Compile OpenCL kernel code (as a string) on the present device.

Compliation is delayed if this session is not initialized. If you require access to the Program object (which is usually not important), call initialize() first.

Returns:

program : pyopencl Program or None

The compiled program. May be used to make function calls, although the contained kernels will automatically become functions of the base class. If context is not initialized yet, returns None.

empty(shape, dtype=None)

Create an empty array on the OpenCL device.

Parameters:

shape : tuple

dtype : numpy data type

Returns:

arr : pyopencl array

An empty array of the specified type.

empty_like(arr)

Create an empty array with copied shape/dtype.

zeros(shape, dtype=None)

Create a zeroed array on the OpenCL device.

Parameters:

shape : tuple

dtype : numpy data type

Returns:

arr : pyopencl array

A zeroed array of the specified type.

ones_like(arr)

Create a one filled array with copied shape/dtype.

ones(shape, dtype=None)

Create a one filled array on the OpenCL device.

Parameters:

shape : tuple

dtype : numpy data type

Returns:

arr : pyopencl array

A zeroed array of the specified type.

zeros_like(arr)

Create a zeroed array with copied shape/dtype.

local_memory(size)

Create a local memory object on the OpenCL device.

Parameters:

size : int

The size (in bytes) of the local memory required.

Returns:

mem : cl.LocalMemory

A local memory object for an OpenCL kernel.

enqueue_copy(dst, src)

Call pyopencl.enqueue_copy with the session queue.
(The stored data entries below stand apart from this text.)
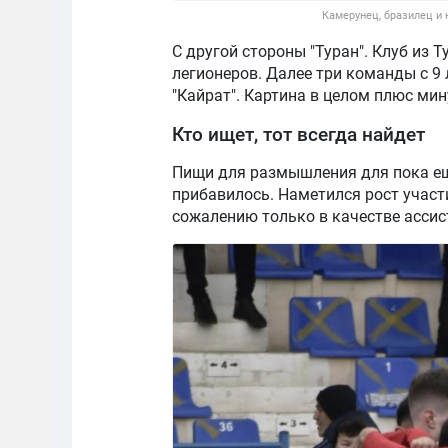
Камерунец, бразилец и 
С другой стороны "Туран". Клуб из 
легионеров. Далее три команды с 9 
"Кайрат". Картина в целом плюс ми
Кто ищет, тот всегда найдет
Пищи для размышления для пока ещ
прибавилось. Наметился рост участ
сожалению только в качестве ассис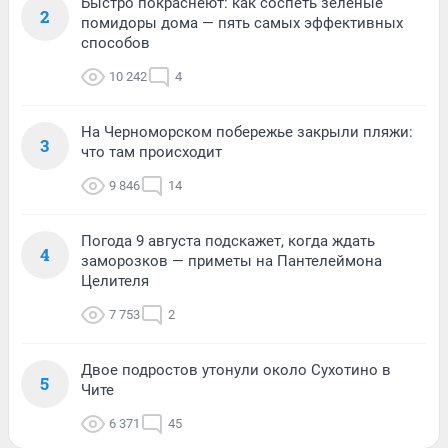
Быстро покраснеют: как соспеть зеленые
2
помидоры дома — пять самых эффективных
способов
10 242
4
На Черноморском побережье закрыли пляжи:
3
что там происходит
9 846
14
Погода 9 августа подскажет, когда ждать
4
заморозков — приметы на Пантелеймона
Целителя
7 753
2
Двое подростов утонули около Сухотино в
5
Чите
6 371
45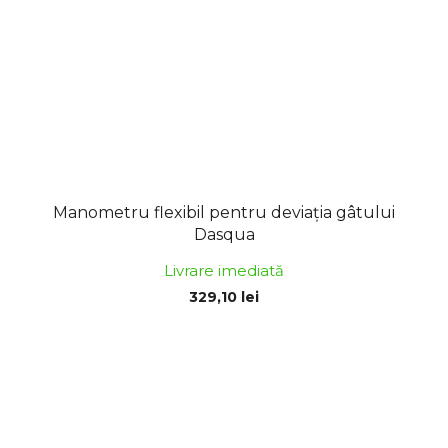
Manometru flexibil pentru deviația gâtului
Dasqua
Livrare imediată
329,10 lei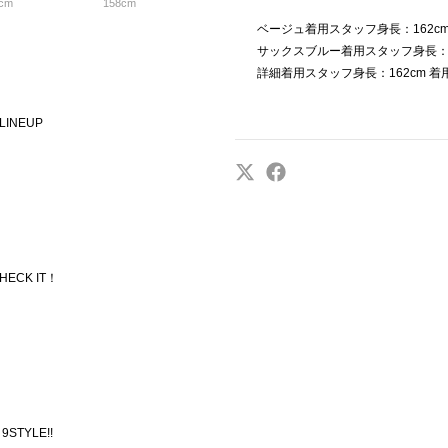
cm
158cm
ベージュ着用スタッフ身長：162cm
サックスブルー着用スタッフ身長：15
詳細着用スタッフ身長：162cm 着
LINEUP
HECK IT！
TYLE!!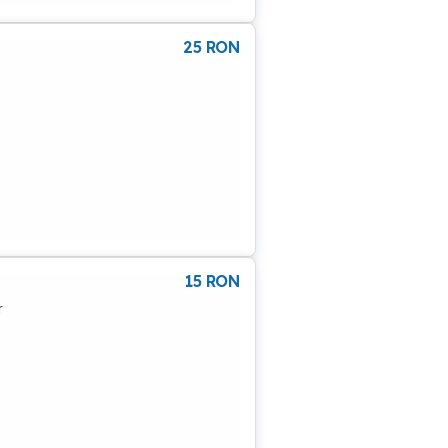
25
RON
15
RON
r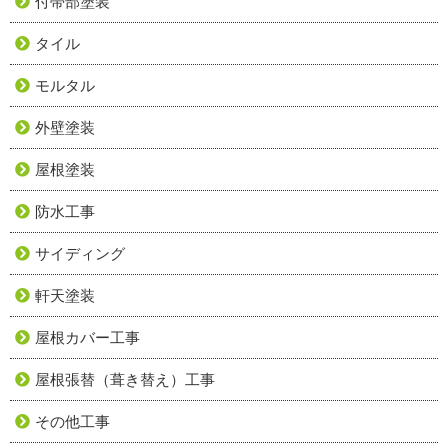
付帯部塗装
タイル
モルタル
外壁塗装
屋根塗装
防水工事
サイディング
軒天塗装
屋根カバー工事
屋根張替（葺き替え）工事
その他工事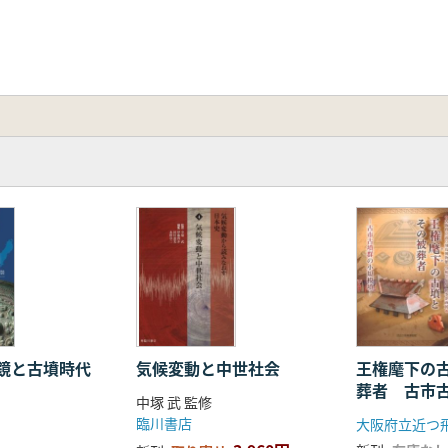
鏡と古墳時代
気候変動と中世社会
王権麾下の
葬者 古市
中塚 武 監修
模墳
臨川書店
大阪府立近つ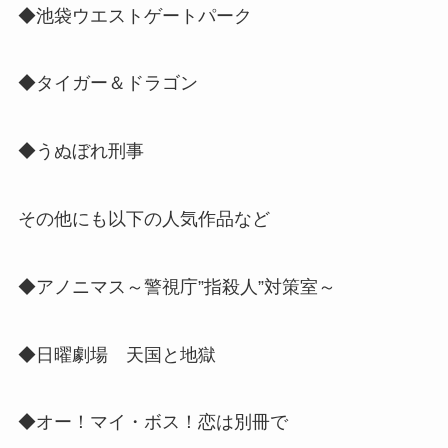
◆池袋ウエストゲートパーク
◆タイガー＆ドラゴン
◆うぬぼれ刑事
その他にも以下の人気作品など
◆アノニマス～警視庁”指殺人”対策室～
◆日曜劇場 天国と地獄
◆オー！マイ・ボス！恋は別冊で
fft(arr, sign=1, inplace=True, swap=None, max_threads=None)

Perform a multidimensional FFT on a pyopencl array. Note: array dimension sizes must be multiples of 2, 3, 5, 7.

Parameters:

arr : pyopencl array, or an object castable to one (e.g. numpy array)

sign : integer (+-1)

Forward or backward transform.

inplace : bool

In place transform? If not, a copy is made first. Note: if a numpy array is passed it will never by in place!

swap : pyopencl array (default: None)

The swap buffer used in the calculation. If not specified, one will be created. Should have the same dimensions/type as arr

max_threads : int (default self.max_work_group_size)

The max_thread argument used for the fft code generation. Note that if a given size FFT has already been generated, this will be ignored. (Generally, this should be left unset, unless there isn’t enough local memory to transform multiple blocks.)

Returns:

arr : opencl array

The output array; will match the input array if inplace.

get_device_info(field)

Get info about the opencl device for the session. See get_device_info()

ilpm.simple_cl.get_device_info(device, field)

Get information about an opencl device.

Parameters:

field : A valid field from pyopencl.device_info or str

The field to obtain. If specified as a string, name should match a member of pyopencl.device_info, ignoring case. Examples include: "global_mem_size" and "max_compute_units".

Returns:

value : varies (usually int)

The value returned by calling device.get_info(...)

ilpm.simple_cl.is_job_done(event)

Check if an OpenCL task is done.

Parameters:event : pyopencl Event Returns:done : bool